ConnectiCare In Fight Over Doctors' Fees
Standoff Involves 154 Physicians
Talks between Farmington-based ConnectiCare and Middlesex Professional Services, which negotiates for physicians, reached an impasse, and the insurer has notified MPS that it won't renew the contract that expires June 30. MPS contends that the current contract must continue another year because the insurer didn't give proper notice of termination.
ConnectiCare's second and final offer for a new contract was an average fee decrease of about 6.5 percent from what the insurer pays the physicians now, and that's not acceptable because doctors' expenses aren't going down, said Doug Arnold, executive director of MPS. The insurer's first offer was about an 8 percent fee cut, he said.

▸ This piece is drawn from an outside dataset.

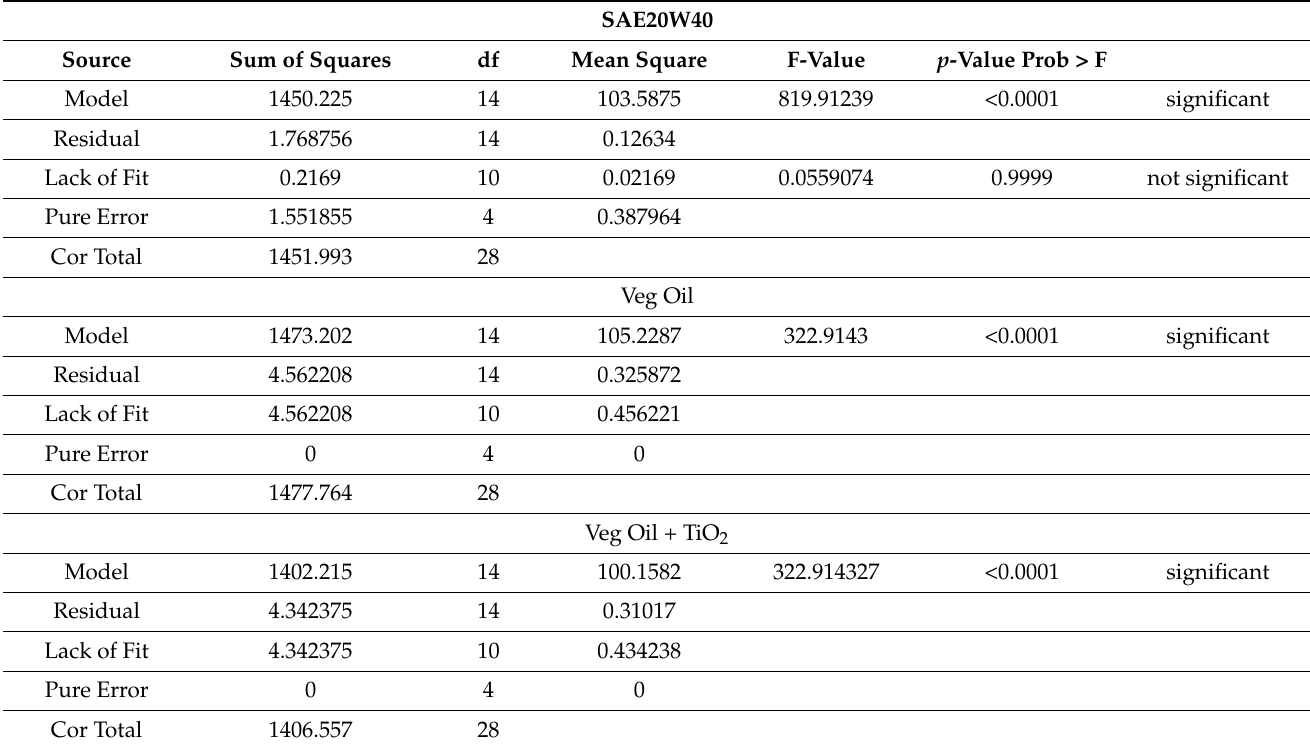
Table 9. ANOVA for cutting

Arnold said MPS is willing to negotiate further with ConnectiCare, but "they've decided to burn the bridges here."
ConnectiCare has offered to contract with the doctors individually on nearly the same terms as it offered MPS. That's a way for the company to wield more economic power over physicians because it's hard for doctors to know what the "going" reimbursement rates are in the Connecticut market, Arnold said.
The health plan wants to reduce reimbursements to the group because "our main focus is keeping costs of health care down for our members and employer groups in that area; that's the main issue here," said Stephen Jewett, a ConnectiCare spokesman.
Members haven't been notified about the dispute yet because ConnectiCare believes "we're going to have the network at 100 percent" through individual contracts with the doctors by July 1, Jewett said. "We don't think there's going to be a disruption."
Regardless of whether the dispute is resolved, it won't affect members' use of Middlesex Hospital or the hospital-based physicians, Jewett said.
Arnold said he expects any savings ConnectiCare gets by cutting doctors' pay "are going to go to their bottom line and executive bonuses" and won't lower premiums. Jewett said the insurer isn't making giant profits and fared little better than break-even last year. ConnectiCare Inc.'s report to regulators shows its HMO made a $4.8 million net profit in 2008 on $802.6 million of revenue.
MPS says ConnectiCare failed to give the required 180-day notice that it planned not to renew the contract, and instead gave 180-day notice that it wanted to negotiate terms of a renewal. It wasn't until a May 5 letter that the insurer said it decided not to renew the current agreement, Arnold said. As a result, MPS believes the existing contract must remain in force another year.
The ConnectiCare standoff is the latest of several insurer-provider disputes in the last six months. Bristol Hospital eventually struck a new agreement with UnitedHealthcare, and CIGNA signed a new contract with Eastern Connecticut Health Network.